* * *
Время, когда у Земли появляется край,
потому что теперь она плоская,
из надутого шара выходит объем иллюзий,
их отработанный газ струится
через отверстия земноводного тела,
что говорилось – всасывалось в подкорку,
теперь – из ушей,
переполнилась лабораторная колба,
голова, замурованная в паранджу асфальтов,
одна голова, остальное внутри,
двигатель внутреннего сгорания, и мы его корм.

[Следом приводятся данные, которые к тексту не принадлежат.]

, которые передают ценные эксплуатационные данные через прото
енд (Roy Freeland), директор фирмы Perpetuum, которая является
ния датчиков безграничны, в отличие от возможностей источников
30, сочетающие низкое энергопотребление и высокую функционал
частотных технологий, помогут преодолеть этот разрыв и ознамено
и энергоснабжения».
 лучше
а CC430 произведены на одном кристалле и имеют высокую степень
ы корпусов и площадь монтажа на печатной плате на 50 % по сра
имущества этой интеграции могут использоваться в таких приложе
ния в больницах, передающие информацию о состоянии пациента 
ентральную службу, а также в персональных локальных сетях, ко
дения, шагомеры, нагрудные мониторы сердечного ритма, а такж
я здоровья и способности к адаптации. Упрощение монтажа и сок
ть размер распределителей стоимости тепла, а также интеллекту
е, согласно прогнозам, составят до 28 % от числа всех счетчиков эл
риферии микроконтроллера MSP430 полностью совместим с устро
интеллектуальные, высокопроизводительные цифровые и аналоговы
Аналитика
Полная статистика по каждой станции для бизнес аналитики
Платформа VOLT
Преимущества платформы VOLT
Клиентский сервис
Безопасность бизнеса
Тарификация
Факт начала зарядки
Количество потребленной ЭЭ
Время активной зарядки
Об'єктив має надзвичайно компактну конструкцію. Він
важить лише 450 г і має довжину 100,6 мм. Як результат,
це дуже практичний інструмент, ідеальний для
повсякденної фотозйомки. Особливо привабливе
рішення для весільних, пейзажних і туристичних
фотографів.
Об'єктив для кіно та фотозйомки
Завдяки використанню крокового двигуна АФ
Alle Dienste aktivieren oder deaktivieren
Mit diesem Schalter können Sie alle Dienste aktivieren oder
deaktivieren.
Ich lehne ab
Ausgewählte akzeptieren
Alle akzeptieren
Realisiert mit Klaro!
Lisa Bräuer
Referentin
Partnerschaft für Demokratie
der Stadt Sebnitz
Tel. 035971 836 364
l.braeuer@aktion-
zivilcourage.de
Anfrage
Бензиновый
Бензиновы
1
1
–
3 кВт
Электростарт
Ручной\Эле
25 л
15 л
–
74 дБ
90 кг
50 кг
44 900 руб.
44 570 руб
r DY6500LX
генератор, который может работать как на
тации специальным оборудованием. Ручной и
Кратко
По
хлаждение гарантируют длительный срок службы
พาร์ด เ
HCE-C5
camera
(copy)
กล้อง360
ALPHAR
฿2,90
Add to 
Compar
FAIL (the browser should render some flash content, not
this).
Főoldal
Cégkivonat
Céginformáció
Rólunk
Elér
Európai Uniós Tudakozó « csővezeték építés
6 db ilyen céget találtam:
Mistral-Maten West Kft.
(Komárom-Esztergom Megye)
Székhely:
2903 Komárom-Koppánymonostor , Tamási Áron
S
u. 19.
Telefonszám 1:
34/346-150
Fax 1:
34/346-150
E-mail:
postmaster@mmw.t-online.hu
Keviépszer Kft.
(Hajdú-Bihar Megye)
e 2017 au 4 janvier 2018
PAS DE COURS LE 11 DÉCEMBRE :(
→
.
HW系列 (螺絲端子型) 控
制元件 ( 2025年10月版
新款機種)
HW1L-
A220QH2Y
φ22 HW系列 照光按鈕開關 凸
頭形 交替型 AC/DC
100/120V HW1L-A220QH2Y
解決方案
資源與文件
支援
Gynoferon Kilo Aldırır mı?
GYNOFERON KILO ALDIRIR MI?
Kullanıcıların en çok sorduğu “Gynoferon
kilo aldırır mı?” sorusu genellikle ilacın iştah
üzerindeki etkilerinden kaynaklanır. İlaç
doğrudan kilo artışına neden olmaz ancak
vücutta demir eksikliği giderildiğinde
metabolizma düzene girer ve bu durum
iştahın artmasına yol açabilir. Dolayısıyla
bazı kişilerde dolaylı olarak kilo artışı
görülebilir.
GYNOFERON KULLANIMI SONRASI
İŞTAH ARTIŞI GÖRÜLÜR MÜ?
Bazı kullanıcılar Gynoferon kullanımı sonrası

Неразборчивый аромат углекислых духов,
шарики шлака – шмели - опыляют гортензии пылью
и они становятся гипертензиями,
растения не растут, а выходят и входят
обратно в голову, пар изо рта, искры из глаз,
магма из носа, вулкана, перенапряженья,
ороговевшие горы немного крошатся,
на плоской, исхоженной, выставочной Земле,
кто как умел, так и сдал свою экспозицию,
скоро оценят, а мы
встроимся пикселем на фотографии,
в целом нарядной, местами отвратной, от врат,
через которые явится экзаменатор.
* * *
Когда мир перестает быть волшебным,
он превращается в надо, нельзя и зачем.
Я делаю надо.
Заполняю, подписываю, оплачиваю.
Поливаю растения,
но они, подлецы, желтеют,
прям помирают,
ненавидят зиму, хоть и живут в тепле.
Посуда, кажется, никогда не кончится,
но я ее мою и домываю.
Все продвигается,
желтея, краснея, коричневея
на ходу - ржавеющий механизм,
тормозящий и тормошащий время.
Зачем-зачем, нельзя не крутить педали.
Так говорят в неволшебном,
где мозг качает из прошлых жизней
страшный и сладкий сон.
* * *
На море лодка, в лодке я,
и парус ветер собирает,
моя привычная земля,
как тонкий месяц в небе – с краю.
Я в космосе, и он – вода,
ходить по ней умеет яхта,
над нею лампочка – звезда,
а в ней – все та же я, от страха
забившаяся в темный трюм,
у яхты крен, «так это ж ветер», -
небрежно капитан, мой ум
тогда уже сорвался с петель,
и лег трагически на дно,
надев спасательный жилетик,
и было в нем лежать смешно,
как будто я одна на свете.
И наконец-то суша, твердь
волшебного разнообразья,
и крена нет, ну обалдеть,
как просто счастье, я на базе:
«Прием, рыбешки-плавунцы,
я вас сегодня съем на ужин,
Титаник вон отдал концы,
а я уже стою на суше».
Наш капитан концы отдал
в хорошем, самом лучшем смысле.
Земля. Каштан или платан.
Камелий брызг, сирени бисер.
Мне в море берег лучший друг
Плыву – рассматриваю пляжи.
Волн перепад и перестук
или оскал, коль море в раже,
я наблюдать люблю с террас,
где кормят теми, кто бы мною
поужинал, когда на нас
упал бы ветер с перепою.
Мир – смесь опасностей, но те,
с которыми кукуешь вместе,
их держишь вроде бы в узде,
они – в ряду стихийных бедствий.
Вдруг в город (здесь мой ареал)
приходит смерч, рождая ярость,
и крен был мал, и парус вял,
казалось бы, но лишь казалось.
* * *
Царь Ни кола ни двора Второй
не услышал лязг и не слушал вой
по цехам, на фронте и под землей.
У него под контролем земля-земля,
он Император всея-всея,
за него… И всё оказалось зря.
ЧИКАТИЛОВ первый раз было очень страшно.
Тщательность, легенда на случай, если.
Смотреться в зеркало,
отрабатывать непринужденный вид.
Наивный, бравый, солидный, но и обычный,
мрачнеть и смеяться, казаться искренним.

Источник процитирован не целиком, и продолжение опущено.